On April 19, 2025, Beijing’s Yizhuang district hosted a half-marathon unlike any other. Alongside 12,000 human runners, 21 humanoid robots lumbered down a separate track in what organizers hailed as a “world-first” test of bipedal endurance. The result? A humbling reality check for robotics enthusiasts: only six robots completed the 21-kilometer course, with the fastest –Tiangong Ultra – clocking in at 2 hours and 40 minutes. For comparison, the human winner finished in just over an hour.
Rules allowed battery swaps and human assistance (with penalties), but even these concessions couldn’t mask the glaring technical gaps. “This wasn’t a race; it was a survival test,” quipped one spectator.
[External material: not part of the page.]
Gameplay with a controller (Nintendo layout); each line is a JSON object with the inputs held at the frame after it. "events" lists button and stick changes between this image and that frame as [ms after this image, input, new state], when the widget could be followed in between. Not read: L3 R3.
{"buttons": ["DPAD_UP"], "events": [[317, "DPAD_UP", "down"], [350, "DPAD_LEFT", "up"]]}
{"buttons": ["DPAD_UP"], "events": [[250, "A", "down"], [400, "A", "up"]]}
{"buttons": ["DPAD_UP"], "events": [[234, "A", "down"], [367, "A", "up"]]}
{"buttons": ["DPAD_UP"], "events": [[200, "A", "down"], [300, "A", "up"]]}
Overheating Motors, Duct-Taped Shoes: The Bumpy Road to the Finish Line
The robots’ struggles began immediately. One collapsed at the starting line, while another careened into a railing, dragging its operator to the ground. Key hurdles included:
- Thermal Meltdowns: Motors overheated within miles, forcing abrupt shutdowns.
- Battery Blues: Tiangong Ultra required three battery swaps and a human “handler” to stabilize its gait.
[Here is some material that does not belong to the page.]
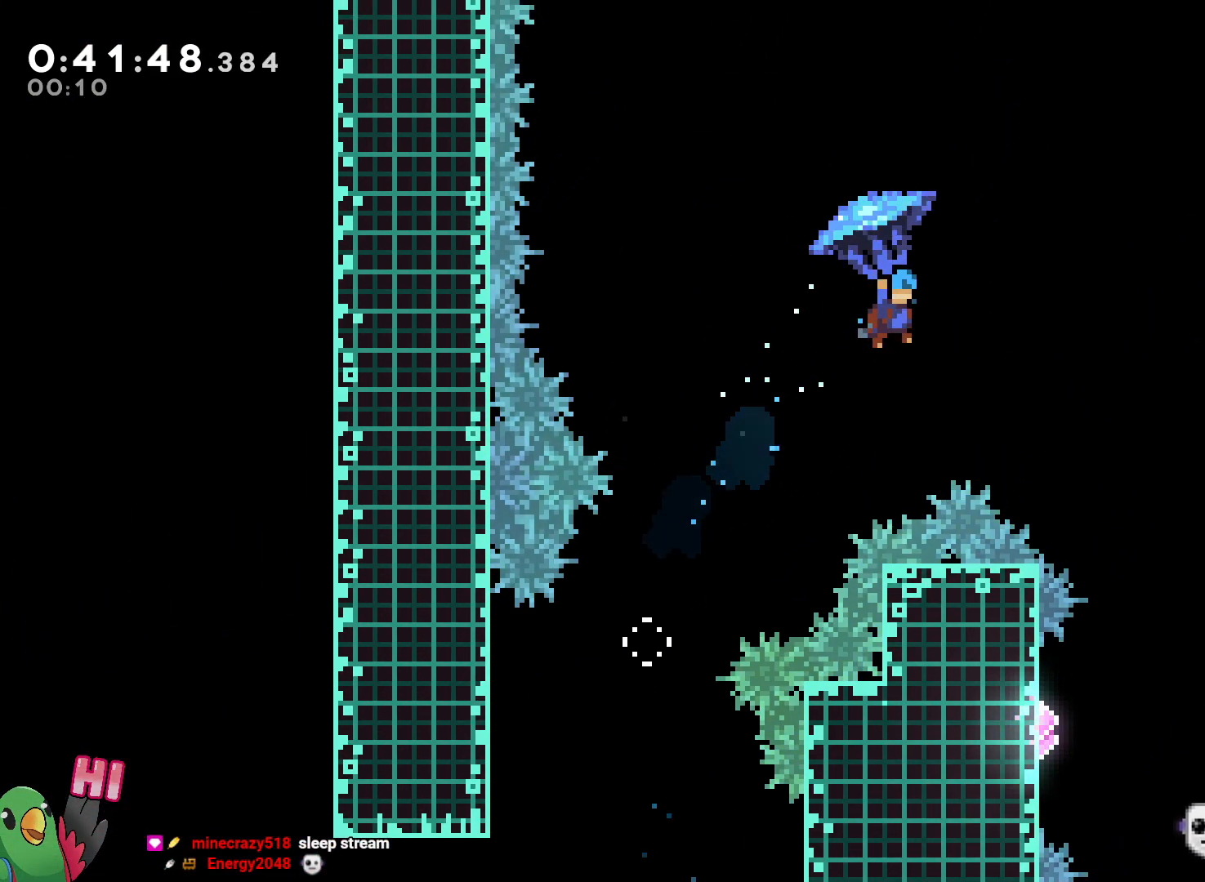
Gameplay with a controller (Nintendo layout); each line is a JSON object with the inputs held at the frame after it (dt_ms = milliseconds from this image to that frame). "events" lists button and stick changes between this image and that frame as [ms after this image, input, new state], when the widget could be followed in between. Not read: DPAD_LEFT HOME L3 R3.
{"dt_ms": 500, "buttons": ["B", "R1"], "left_stick": "center", "right_stick": "center", "events": [[350, "left_stick", "center"]]}
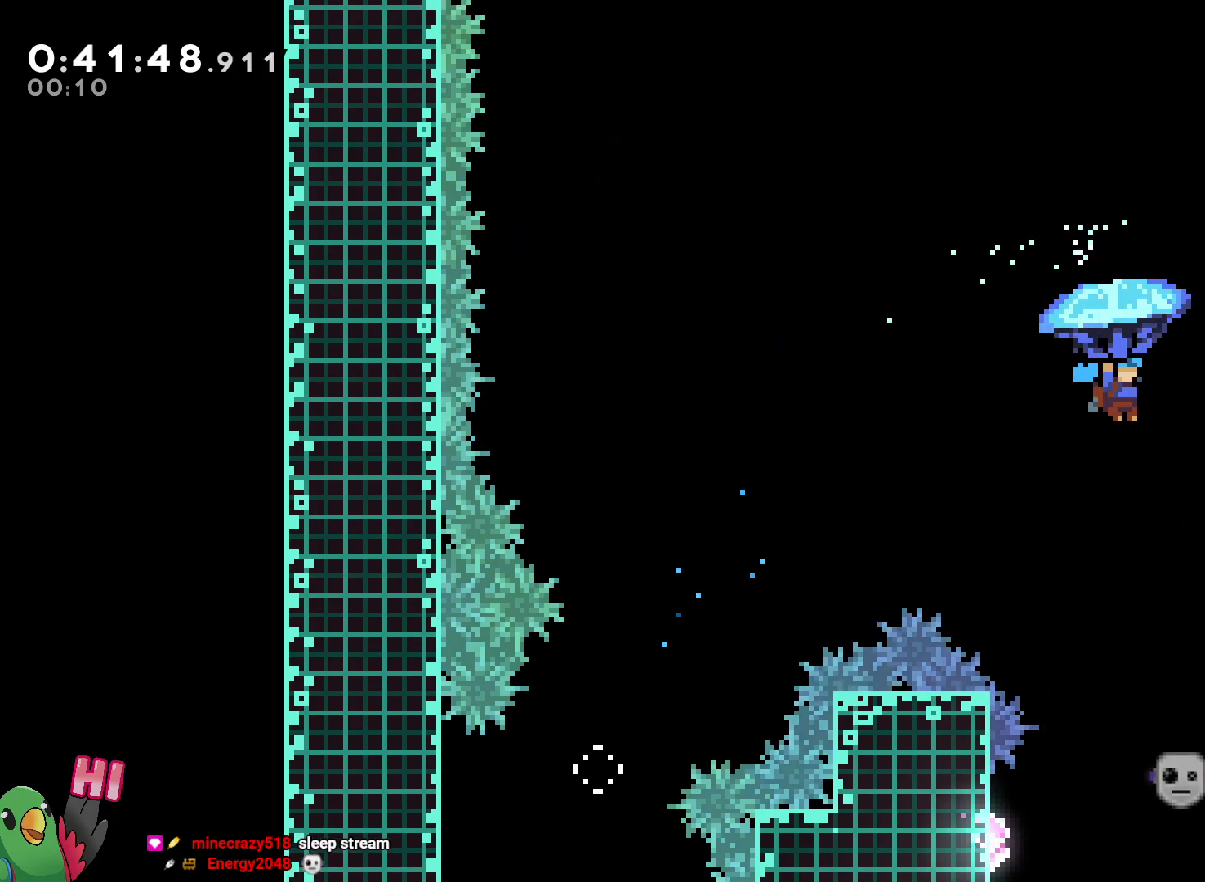
{"dt_ms": 500, "buttons": ["B", "R1"], "left_stick": "down", "right_stick": "center", "events": [[183, "left_stick", "down"], [333, "left_stick", "center"], [450, "left_stick", "down"]]}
- Frankenstein Fixes: Teams stripped robots of non-essential parts (fingers, heads) to save weight. Some wore duct-taped sneakers or foam knee pads.
“We’re prioritizing durability over elegance,” admitted a Noetix Robotics engineer, whose N2 robot placed second with a sluggish but steady pace.
China’s Grand Vision—and the Critics Pushing Back
The event aligned with Beijing’s push to dominate “frontier industries” like AI and robotics, framed as economic growth drivers. Yet experts dismissed claims of breakthrough innovation.
- Alan Fern, Oregon State robotics professor: “Most software here was developed years ago. Dancing robots are flashy, but they don’t solve real problems.”
- Tang Jian, Beijing Humanoid Robot Innovation Center: “Future efforts will focus on factories and elderly care, not marathons.”
Even state-backed teams conceded the limitations. Tiangong Ultra, a 1.8-meter-tall bot developed by a government consortium, relied on pre-programmed marathon algorithms rather than true autonomy.
Standouts and Spectacles: The Bots That Stole the Show
While Tiangong Ultra drew cheers for its human-like stride, the race’s viral moments came from its comedic failures:
- Shennong: A Gundam-inspired bot with drone propellers spun wildly before crashing.
- Huanhuan: Shuffled at a glacial pace, its head twitching like a malfunctioning bobblehead.
- Unnamed Contender: Tripped over its own feet, then lay motionless for minutes, prompting jeers of “Robot down!”
Organizers awarded Tiangong Ultra a “human participation” trophy—a nod to its handler’s sweat-drenched sprint alongside the bot.
For all its flaws, the marathon revealed strides in hardware durability. Robots endured falls, collisions, and Beijing’s spring heat without structural failures. Yet autonomy remains a pipe dream: every finisher relied on human intervention.
“This is phase one,” insisted a race coordinator. “Next, we’ll see robots in factories—not just falling over on racetracks.”
As China accelerates its robotics ambitions, the event underscores a universal truth: building a machine that runs like a human is easy. Building one that thinks like one? That’s the real marathon.